Namun, dari informasi yang kami dapatkan dari Insider, perusahaan tersebut kedapatan tengah kembangkan generative AI yang dinamakan Apple GPT untuk dapat menyaingi kompetitornya, ChatGPT dan Bard.

Apple Larang Karyawan Gunakan ChatGPTMemanfaatkan kecerdasan buatan untuk lingkup terbatas

Generative AI yang diberi codename ‘Ajax’ ini rupanya sudah dikembangkan dari tahun 2022, namun raksasa Apple tampaknya tak mau banyak buka-bukaan soal kecerdasan buatan yang memang tetap sangat diminati tiba detik ini.

Masih berdasarkan situs di atas, Apple GPT ini dikabarkan mempunyai kemampuan yang kurang lebih sama dengan para kompetitornya, adalah ChatGPT dan Bard, namun dengan kemampuan kecerdasan buatan yang konon katanya bakal ditingkatkan.

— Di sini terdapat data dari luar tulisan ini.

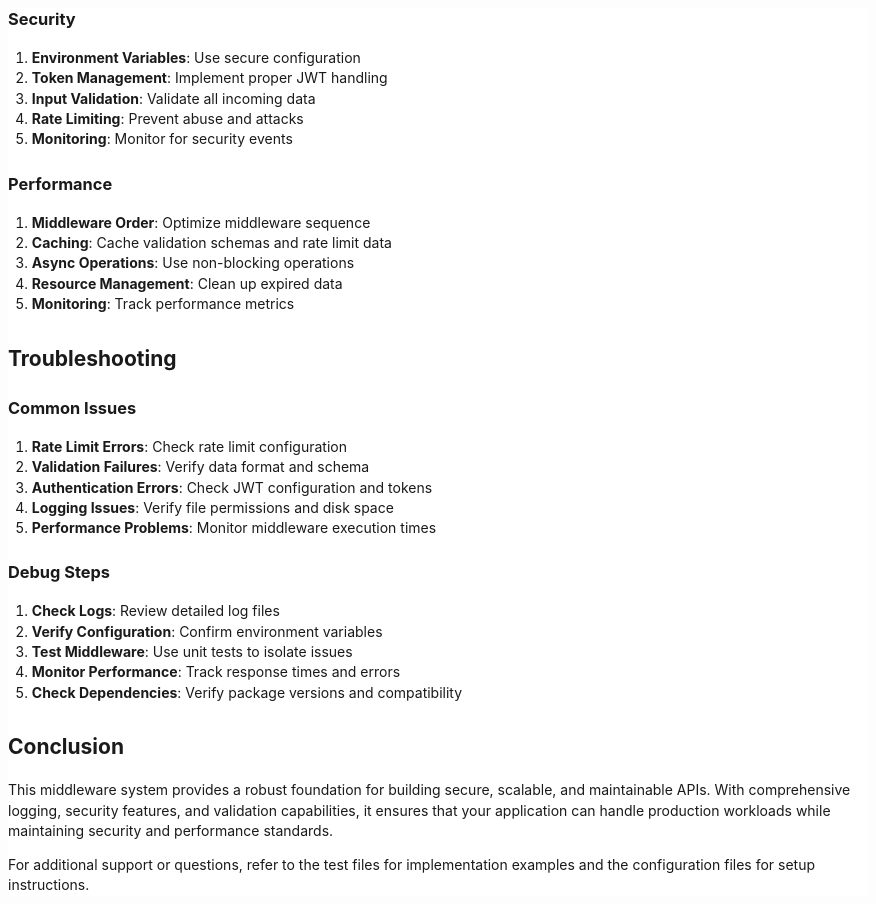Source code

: ### Security
1. **Environment Variables**: Use secure configuration
2. **Token Management**: Implement proper JWT handling
3. **Input Validation**: Validate all incoming data
4. **Rate Limiting**: Prevent abuse and attacks
5. **Monitoring**: Monitor for security events

### Performance
1. **Middleware Order**: Optimize middleware sequence
2. **Caching**: Cache validation schemas and rate limit data
3. **Async Operations**: Use non-blocking operations
4. **Resource Management**: Clean up expired data
5. **Monitoring**: Track performance metrics

## Troubleshooting

### Common Issues
1. **Rate Limit Errors**: Check rate limit configuration
2. **Validation Failures**: Verify data format and schema
3. **Authentication Errors**: Check JWT configuration and tokens
4. **Logging Issues**: Verify file permissions and disk space
5. **Performance Problems**: Monitor middleware execution times

### Debug Steps
1. **Check Logs**: Review detailed log files
2. **Verify Configuration**: Confirm environment variables
3. **Test Middleware**: Use unit tests to isolate issues
4. **Monitor Performance**: Track response times and errors
5. **Check Dependencies**: Verify package versions and compatibility

## Conclusion

This middleware system provides a robust foundation for building secure, scalable, and maintainable APIs. With comprehensive logging, security features, and validation capabilities, it ensures that your application can handle production workloads while maintaining security and performance standards.

For additional support or questions, refer to the test files for implementation examples and the configuration files for setup instructions.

Belum Ada Rencana untuk Dapat Digunakan Secara Bebas
Tim Cook Apple GptBelum ada rencana untuk dapat digunakan secara bebas

Generative AI ‘Ajax’ atau Apple GPT ini konon tak akan tersedia untuk dapat dinikmati oleh umum, dan hanya terbatas untuk para karyawan Apple saja. Tampaknya hal ini didasari tren pemakaian kecerdasan buatan di kalangan karyawan perusahaan tersebut untuk meningkatkan produktivitas.

Dikatakan kecerdasan buatan tersebut juga terbatas untuk membantu para karyawan dalam mengembangkan, atau membantu pembuatan prototipe suatu produk. Dibutuhkannya persetujuan spesifik saat akan gunakan kecerdasan buatan dari Apple ini menunjukkan lingkup pemakaian yang terbatas.

CEO Apple, Tim Cook juga menegaskan ada banyak sekali hal yang tentunya harus dipertimbangkan, terlebih bila sudah menyangkut kecerdasan buatan. Selain itu, raksasa Apple juga belum mempunyai rencana niscaya terkait peluncuran kecerdasan buatan secara publik dalam waktu dekat.